Elon Musk has made drastic cuts to the 'election integrity team' at X (formerly Twitter), a department that was responsible for combating the spread of misinformation online, and also scrapped a feature that lets users self-report false political statements.
The announcement was made just weeks after the platform said it had plans to expand its safety teams, ahead of next year’s US presidential election. Musk took to X to announce that the team had been disbanded via a typically blunt statement.
Following the team cuts, a feature that allows users to report misinformation has also been removed from the X platform.
Oh you mean the “Election Integrity” Team that was undermining election integrity? Yeah, they’re gone.September 27, 2023
Musk acquired the platform last year for $44 billion, and his latest move raises fresh concerns about X’s ability to manage information and content surrounding important political events.
It follows a European Commission study published by TrustLab, which revealed that X has the highest ratio of misinformation spread across its content. The study analyzed content across six social media platforms – Facebook, Instagram, LinkedIn, TikTok, YouTube, and X – that appeared in Poland, Slovakia, and Spain.
The cuts to X’s election integrity team saw more than half of the global team laid off. It’s uncertain how many people remain on the team. This includes the department based in Ireland where X’s Co-lead of 'threat disruption', Aaron Rodericks, was based.
*****
> _TO DO_:
a) In the article on X's election integrity team, rewrite the paragraph beginning "It follows a European Commission study" more briefly, keeping its main facts.
b) Carry on the article about the cuts to X's election integrity team, starting after its last sentence.

> _RECORD SET_:
*****
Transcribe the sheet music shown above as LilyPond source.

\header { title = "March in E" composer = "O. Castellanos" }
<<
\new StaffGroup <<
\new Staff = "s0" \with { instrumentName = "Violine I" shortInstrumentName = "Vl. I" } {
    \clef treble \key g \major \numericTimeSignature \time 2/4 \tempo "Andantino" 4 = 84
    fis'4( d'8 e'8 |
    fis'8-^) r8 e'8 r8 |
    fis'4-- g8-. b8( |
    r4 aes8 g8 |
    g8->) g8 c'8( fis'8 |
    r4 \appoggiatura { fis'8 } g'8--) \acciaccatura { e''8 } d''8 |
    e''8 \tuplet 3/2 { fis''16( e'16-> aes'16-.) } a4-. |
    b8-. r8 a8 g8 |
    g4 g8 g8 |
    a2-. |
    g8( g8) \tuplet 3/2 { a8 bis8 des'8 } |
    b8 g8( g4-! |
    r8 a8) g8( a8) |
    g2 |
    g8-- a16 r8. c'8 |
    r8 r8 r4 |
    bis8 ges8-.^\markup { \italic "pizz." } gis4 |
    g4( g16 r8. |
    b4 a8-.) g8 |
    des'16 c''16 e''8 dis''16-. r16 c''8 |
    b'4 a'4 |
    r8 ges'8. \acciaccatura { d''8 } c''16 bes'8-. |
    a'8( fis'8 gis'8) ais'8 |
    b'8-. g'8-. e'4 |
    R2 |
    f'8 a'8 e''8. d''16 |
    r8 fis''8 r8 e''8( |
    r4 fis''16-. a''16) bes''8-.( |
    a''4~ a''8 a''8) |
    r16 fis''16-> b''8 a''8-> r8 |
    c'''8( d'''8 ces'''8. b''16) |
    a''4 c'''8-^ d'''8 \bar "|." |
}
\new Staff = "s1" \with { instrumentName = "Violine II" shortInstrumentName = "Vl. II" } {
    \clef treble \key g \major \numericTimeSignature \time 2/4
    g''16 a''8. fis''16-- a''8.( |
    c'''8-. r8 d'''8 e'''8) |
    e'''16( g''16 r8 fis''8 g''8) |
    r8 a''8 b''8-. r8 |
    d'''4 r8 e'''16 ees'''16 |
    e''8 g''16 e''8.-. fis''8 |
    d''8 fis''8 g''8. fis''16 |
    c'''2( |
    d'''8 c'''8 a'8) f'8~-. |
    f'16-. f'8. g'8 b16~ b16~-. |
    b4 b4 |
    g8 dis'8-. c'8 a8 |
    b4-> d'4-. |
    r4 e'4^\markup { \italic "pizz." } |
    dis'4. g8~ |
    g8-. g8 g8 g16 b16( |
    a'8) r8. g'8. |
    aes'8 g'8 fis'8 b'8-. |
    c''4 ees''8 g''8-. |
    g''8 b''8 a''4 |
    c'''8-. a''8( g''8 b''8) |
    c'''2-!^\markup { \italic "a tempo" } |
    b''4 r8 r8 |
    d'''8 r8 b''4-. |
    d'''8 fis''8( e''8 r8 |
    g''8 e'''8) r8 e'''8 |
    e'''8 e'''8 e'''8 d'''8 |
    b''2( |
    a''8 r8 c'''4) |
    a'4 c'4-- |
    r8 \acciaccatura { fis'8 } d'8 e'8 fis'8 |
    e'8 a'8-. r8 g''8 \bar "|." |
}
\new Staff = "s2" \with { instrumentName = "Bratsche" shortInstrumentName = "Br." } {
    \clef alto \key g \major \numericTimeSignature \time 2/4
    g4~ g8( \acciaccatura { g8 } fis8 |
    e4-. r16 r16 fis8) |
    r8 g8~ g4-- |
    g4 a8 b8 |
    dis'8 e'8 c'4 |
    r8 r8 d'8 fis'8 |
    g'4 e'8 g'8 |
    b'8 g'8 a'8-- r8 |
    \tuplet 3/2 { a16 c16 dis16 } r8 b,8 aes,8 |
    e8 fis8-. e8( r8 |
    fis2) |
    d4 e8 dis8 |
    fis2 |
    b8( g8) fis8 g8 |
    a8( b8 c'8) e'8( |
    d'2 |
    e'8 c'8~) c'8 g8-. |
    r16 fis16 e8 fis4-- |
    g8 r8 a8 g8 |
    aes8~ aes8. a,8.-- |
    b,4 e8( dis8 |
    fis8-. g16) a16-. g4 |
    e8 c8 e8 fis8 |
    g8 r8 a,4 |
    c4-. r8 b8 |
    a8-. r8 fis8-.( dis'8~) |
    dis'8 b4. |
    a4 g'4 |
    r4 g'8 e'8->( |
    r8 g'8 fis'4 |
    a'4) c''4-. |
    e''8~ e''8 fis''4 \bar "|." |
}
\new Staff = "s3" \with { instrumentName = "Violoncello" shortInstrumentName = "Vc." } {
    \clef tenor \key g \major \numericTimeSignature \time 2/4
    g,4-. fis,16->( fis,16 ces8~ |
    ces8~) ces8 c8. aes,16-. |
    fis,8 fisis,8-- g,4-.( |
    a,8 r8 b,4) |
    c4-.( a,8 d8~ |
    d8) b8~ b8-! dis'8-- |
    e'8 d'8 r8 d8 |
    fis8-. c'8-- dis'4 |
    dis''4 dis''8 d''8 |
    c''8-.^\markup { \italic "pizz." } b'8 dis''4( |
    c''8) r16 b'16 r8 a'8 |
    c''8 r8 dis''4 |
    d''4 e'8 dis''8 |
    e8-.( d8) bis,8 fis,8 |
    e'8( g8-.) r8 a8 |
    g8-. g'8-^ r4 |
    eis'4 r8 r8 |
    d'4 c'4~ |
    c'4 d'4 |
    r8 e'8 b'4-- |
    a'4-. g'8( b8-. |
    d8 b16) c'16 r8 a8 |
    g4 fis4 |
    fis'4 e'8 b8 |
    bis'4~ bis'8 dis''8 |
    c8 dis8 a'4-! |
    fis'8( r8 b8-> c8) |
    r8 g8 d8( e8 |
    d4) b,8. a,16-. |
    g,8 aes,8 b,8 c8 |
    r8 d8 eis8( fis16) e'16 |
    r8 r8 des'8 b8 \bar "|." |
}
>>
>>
*****
> _ACTIVITY ANSWERS_:
a) A European Commission study by TrustLab, which examined content on Facebook, Instagram, LinkedIn, TikTok, YouTube, and X in Poland, Slovakia, and Spain, found that X had the highest ratio of misinformation.

b)
Recently, X’s CEO Linda Yaccarino had told The Financial Times that the platform was “expanding the safety and election teams all around the world to focus on combating things like manipulation, surfacing of inauthentic accounts and closely monitoring the platform for any emerging threats”.
This came after Elon Musk suggested in a live-streamed interview that X could start charging all users "a small monthly payment" to use the app, beyond the existing Twitter Blue.
The feature that allowed users to report fake news on the platform has been absent since the release of the study. It was noticed by Reset Australia, an organization that campaigns for democracy in digital media, which addressed concerns in an open letter to X.
You can still report X posts that you consider to be spam and hateful; however, there’s currently no option to report electoral misinformation. In the build-up to the US Presidential election, other companies, including Google, have implemented plans to safeguard electoral information online, most recently in its move to eradicate AI deepfakes during the presidential race by enforcing AI transparency policies.